NEDD4-1 deacetylation by nSIRT1OE (n = 6). Western blot analysis of NAD⁺-consuming enzymes and acetylated proteins in DRG protein extracts prepared from wild-type (WT) and nSIRT1OE mice fed either a control diet (CD) or HFD for 4 months. (A) Preparation of DRG protein extracts, blot analysis, the source and the dilution of the antibodies used are described in the ‘Materials and methods’ section. (B–E) Quantification of the intensity of the bands are shown.
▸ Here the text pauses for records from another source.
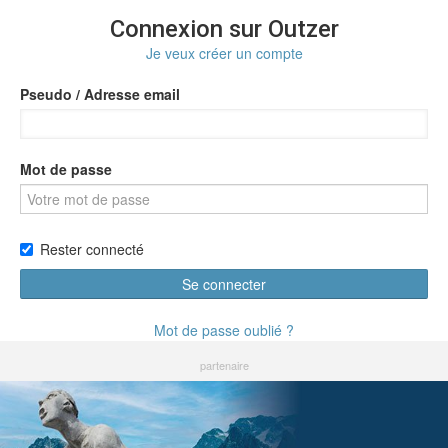
Connexion sur Outzer
Je veux créer un compte
Pseudo / Adresse email
Mot de passe
Rester connecté
Se connecter
Mot de passe oublié ?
Significant decrease in SIRT1 protein, detected with the rabbit polyclonal anti-SIRT1 that recognized both endogenous and overexpressed SIRT1 protein (Millipore 07-131, 1:1000) (B), decrease in PGC-1α protein levels (C), increase in cleaved PARP1 protein (D) and increase in acetylated 118 kDa protein (E) were observed in WT+HFD samples, but not in nSIRT1OE DRG neurons with a control diet or HFD. ***P < 0.001 WT+HFD compared with nSIRT1OE+HFD, WT+CD, and nSIRT1OE+CD in B, C and E and WT+HFD compared with WT+CD, and nSIRT1OE + CD in D. ^###P = 0.008 (D) for a significant decrease in cleaved PARP1 protein in nSIRT1OE+HFD mice when compared with WT+HFD.